Kelly Cervantes posted a photo of an empty bed on Sunday, confirming the death of their daughter, Adelaide.
“The machines are off. Her bed is empty. The quiet is deafening. Adelaide left us early Saturday. She went peacefully in my arms, surrounded by love. Finally, she is free from pain + seizures but leaves our hearts shattered. We love you so much Adelaideybug and forever,” she wrote on Twitter.
According to her mother’s blog, the child was diagnosed with epilepsy at seven months of age. She was later diagnosed with infantile spasms, which is a severe form of epilepsy in children.
Cervantes appears as Alexander Hamilton in the production of the musical “Hamilton.” The couple are also the parents of a son named Jackson.
On Oct. 4, Kelly Cervantes wrote about moving her daughter into hospice care.
She said she was living one “day at a time, taking our cues from Miss A, making decisions regarding her care I never could have imagined.”
“But there are also some beautiful moments and memories being made along the way that we will cherish forever,” Cervantes wrote. “And at the center of it all is the feistiest little girl I’ll ever know who has no idea the impact she has made but really wishes mommy would give her some space and sleep in her own bed tonight. Not gonna happen, my love, not gonna happen.”
The family’s statement to the media said that “they would like to extend their deepest, heartfelt gratitude to all who have reached out with words of support and prayer and will continue to feel all the love as they go through this difficult time,” People magazine reported.

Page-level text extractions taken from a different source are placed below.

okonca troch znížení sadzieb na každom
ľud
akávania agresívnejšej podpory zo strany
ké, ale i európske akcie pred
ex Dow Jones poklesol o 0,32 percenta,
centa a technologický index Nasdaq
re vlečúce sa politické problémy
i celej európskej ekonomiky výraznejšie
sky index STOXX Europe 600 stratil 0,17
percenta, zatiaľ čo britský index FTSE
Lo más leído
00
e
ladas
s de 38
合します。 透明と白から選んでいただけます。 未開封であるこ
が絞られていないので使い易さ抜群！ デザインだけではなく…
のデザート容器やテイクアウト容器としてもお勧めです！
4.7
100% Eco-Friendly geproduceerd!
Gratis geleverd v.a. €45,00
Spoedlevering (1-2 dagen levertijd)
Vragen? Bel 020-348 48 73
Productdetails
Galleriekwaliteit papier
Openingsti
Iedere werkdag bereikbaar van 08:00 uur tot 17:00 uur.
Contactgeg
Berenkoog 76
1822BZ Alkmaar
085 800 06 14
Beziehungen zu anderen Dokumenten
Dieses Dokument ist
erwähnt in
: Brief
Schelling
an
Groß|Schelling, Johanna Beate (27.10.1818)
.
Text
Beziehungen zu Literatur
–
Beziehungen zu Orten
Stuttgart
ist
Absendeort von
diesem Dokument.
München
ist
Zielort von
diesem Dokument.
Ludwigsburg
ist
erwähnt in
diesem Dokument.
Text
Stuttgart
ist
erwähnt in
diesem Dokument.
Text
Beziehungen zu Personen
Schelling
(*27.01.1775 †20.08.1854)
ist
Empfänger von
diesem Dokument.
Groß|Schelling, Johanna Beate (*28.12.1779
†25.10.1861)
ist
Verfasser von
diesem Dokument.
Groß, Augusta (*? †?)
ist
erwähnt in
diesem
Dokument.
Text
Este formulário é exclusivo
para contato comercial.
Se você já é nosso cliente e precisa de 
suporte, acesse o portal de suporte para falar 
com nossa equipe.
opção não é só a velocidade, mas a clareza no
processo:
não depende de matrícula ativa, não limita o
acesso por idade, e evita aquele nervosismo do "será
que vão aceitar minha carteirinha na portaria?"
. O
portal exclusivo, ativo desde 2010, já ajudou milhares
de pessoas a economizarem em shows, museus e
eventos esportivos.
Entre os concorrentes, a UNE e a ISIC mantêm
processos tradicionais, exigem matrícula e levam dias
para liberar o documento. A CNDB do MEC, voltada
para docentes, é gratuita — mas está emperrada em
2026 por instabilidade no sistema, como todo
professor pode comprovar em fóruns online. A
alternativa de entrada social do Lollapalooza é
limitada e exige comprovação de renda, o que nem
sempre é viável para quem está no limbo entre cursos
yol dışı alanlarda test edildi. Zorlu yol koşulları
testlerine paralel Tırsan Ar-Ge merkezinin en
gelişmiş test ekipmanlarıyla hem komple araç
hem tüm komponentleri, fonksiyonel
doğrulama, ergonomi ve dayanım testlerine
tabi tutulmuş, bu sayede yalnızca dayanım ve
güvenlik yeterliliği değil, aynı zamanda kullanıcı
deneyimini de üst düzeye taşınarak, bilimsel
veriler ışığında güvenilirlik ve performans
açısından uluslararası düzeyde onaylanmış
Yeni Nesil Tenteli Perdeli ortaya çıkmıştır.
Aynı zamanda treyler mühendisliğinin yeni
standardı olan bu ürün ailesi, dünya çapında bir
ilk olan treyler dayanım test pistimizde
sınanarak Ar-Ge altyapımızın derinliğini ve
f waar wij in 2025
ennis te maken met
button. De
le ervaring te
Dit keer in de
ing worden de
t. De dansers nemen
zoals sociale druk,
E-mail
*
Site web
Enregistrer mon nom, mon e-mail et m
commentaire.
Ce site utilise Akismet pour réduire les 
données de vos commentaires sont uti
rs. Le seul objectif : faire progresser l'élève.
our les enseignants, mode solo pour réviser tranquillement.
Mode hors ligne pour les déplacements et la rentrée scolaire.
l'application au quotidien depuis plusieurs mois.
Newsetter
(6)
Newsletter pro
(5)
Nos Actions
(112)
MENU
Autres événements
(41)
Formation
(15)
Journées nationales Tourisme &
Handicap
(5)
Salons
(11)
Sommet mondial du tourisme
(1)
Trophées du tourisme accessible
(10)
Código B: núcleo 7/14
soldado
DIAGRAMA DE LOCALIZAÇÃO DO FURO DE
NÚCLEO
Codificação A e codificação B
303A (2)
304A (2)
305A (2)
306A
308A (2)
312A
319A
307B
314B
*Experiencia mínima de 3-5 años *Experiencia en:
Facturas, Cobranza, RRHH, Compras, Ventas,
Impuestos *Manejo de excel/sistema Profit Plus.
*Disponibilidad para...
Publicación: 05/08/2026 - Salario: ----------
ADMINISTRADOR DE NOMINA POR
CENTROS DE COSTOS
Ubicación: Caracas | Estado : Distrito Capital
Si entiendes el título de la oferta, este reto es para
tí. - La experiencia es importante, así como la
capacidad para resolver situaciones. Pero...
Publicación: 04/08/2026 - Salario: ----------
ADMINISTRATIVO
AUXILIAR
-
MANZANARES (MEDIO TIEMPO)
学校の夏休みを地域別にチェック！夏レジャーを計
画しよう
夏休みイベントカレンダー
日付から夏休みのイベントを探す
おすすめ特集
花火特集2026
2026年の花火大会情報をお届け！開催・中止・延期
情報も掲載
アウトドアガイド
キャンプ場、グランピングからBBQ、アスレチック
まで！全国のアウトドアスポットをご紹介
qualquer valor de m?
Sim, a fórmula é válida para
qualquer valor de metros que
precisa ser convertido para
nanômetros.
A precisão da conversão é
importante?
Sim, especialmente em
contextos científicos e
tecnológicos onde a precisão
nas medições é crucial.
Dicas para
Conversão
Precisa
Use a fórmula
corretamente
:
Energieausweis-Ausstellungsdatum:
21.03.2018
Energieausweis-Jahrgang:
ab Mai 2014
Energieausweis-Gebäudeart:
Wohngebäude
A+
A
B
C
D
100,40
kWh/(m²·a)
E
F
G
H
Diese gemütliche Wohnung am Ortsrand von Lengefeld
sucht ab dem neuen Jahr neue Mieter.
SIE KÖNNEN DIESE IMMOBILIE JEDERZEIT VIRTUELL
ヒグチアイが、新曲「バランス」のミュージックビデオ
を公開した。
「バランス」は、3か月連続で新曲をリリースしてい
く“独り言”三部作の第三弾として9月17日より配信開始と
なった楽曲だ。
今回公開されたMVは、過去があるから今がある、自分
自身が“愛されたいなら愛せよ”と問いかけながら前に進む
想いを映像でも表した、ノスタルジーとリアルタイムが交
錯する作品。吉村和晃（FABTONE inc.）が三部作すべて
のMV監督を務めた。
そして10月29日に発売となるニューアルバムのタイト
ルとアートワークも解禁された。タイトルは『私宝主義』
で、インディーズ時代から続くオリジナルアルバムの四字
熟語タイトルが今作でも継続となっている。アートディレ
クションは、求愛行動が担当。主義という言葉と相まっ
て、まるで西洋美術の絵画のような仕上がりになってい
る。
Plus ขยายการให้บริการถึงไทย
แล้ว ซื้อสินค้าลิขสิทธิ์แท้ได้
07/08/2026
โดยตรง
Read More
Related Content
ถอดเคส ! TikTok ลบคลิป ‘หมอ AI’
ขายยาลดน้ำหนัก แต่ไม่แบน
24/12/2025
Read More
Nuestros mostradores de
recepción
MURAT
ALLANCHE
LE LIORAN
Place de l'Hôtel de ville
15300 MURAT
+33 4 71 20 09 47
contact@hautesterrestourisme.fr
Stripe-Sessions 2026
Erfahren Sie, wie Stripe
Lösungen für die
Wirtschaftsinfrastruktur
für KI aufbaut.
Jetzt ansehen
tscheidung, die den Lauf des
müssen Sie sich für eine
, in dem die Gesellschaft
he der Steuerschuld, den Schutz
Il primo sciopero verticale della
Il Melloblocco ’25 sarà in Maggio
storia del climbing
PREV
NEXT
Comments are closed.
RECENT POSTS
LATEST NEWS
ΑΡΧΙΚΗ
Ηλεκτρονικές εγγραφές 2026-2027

According to Epilepsy.com: “Babies with infantile spasms often seem to stop developing as expected. Or they may lose skills like sitting, rolling over, or babbling.”
Nearly all cases begin before one year of age and stop between the ages of 2 and 4.
The condition isn’t common and affects “only one baby out of a few thousand,” the website says.
“A number of conditions may cause changes in the way the brain forms or functions. For example problems with a gene(s) or body metabolism, changes in the brain structure (called a malformation), lack of oxygen to the brain, brain infections or injury before the seizures begin. Others have had no apparent injury and have been developing normally. There is no evidence that family history, the baby’s sex, or factors such as immunizations are related to infantile spasms,” it adds.